Friday, Sep. 03, 1965

The Computer & Mrs. Placente

It looked as if a trap had been set for one of the nation's ten most wanted criminals. Lurking beside a crowded New York City parkway one noon last week were four busloads of police brass, 125 newsmen and a dozen patrolmen, including six cops in two prowl cars casing every passing motorist.

They roared into action when a police radio squawked "QK-7554"--the license number of an oncoming Corvair. "It's a hit!" chortled one cop. "I've got the warrant!" shouted another. The cops flagged down the Corvair, flashed their warrant and arrested the driver--Gloria Placente, 34, a bewildered blonde housewife headed for the beach. Triumphantly, the cops explained their gimmick: a computer miles away had just squealed that Mrs. Placente had neglected to answer a summons after she ran a red light 16 months ago.

"What am I--some kind of criminal?" Mrs. Placente demanded. As scores of other gawking spectators rushed up, Mrs. Placente exploded: "You look like a bunch of lunatics. It should just happen to your wives. Better yet, it should happen to your mothers."

Swooping in Seconds. What happened to Mrs. Placente was the first public demonstration of "Operation Corral"--an acronym that police flacks spell out as "Computer Oriented Retrieval of Auto Larcenists." The core of Corral is a borrowed UNIVAC 490, one of Sperry Rand's $500,000 "real time" computers that can analyze an event while the event is happening. Corral's UNIVAC has been fed the license numbers of 30,000 stolen cars and the cars of 80,000 scofflaws--traffic violators who neglect to answer summonses or pay fines.

Linked by radio to the computer, police in one prowl car simply call off a sampling of passing license numbers. As a teletypist feeds the numbers into the computer, it compares them with the stored list. When it "hits" a wanted number, a bell rings, the number is automatically typed out, and the teletypist radios ahead to a second prowl car parked some 900 ft. down the road. The whole thing takes about 7 sec.--ample time for the second car to swoop on the prey.

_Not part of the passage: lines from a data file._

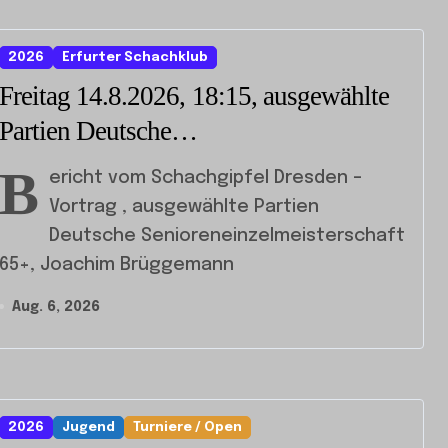
2026
Erfurter Schachklub
Freitag 14.8.2026, 18:15, ausgewählte
Partien Deutsche
Senioreneinzelmeisterschaft
B
ericht vom Schachgipfel Dresden –
Vortrag , ausgewählte Partien
Deutsche Senioreneinzelmeisterschaft
65+, Joachim Brüggemann
Aug. 6, 2026
2026
Jugend
Turniere / Open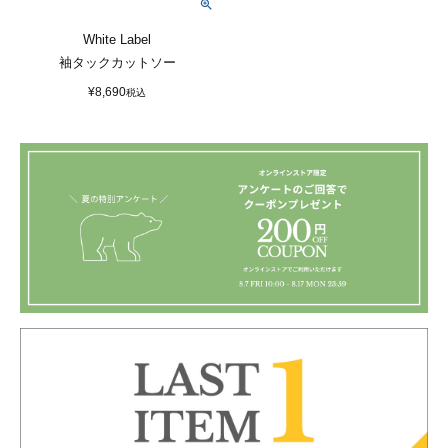
White Label
袖タックカットソー
¥
8,690
税込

Swatting a Gnat. So far, the main drawback is the legal requirement of a judge-signed warrant for each scofflaw. In a big city, no prowl car can possibly lug enough warrants. But police need no warrant to arrest anyone whom they reasonably believe to have committed a felony.

Since 65% to 90% of reported crimes involve cars, the cops see Corral as the sharpest new weapon in their fast-growing arsenal of computerized devices against crime (TIME, July 30). Though that is something to cheer about, last week's demonstration had the circus look of an elephant swatting a gnat. At least some of Mrs. Placente's ambushers might have been more profitably engaged in solving real crimes that occur in New York City on an average day: one murder, four rapes, 22 holdups, 41 assaults, 117 grand larcenies, 123 burglaries. Taken to court, Mrs. Placente ended the day with a trial date in November. It seems likely that many more scofflaws will soon be in the same fix.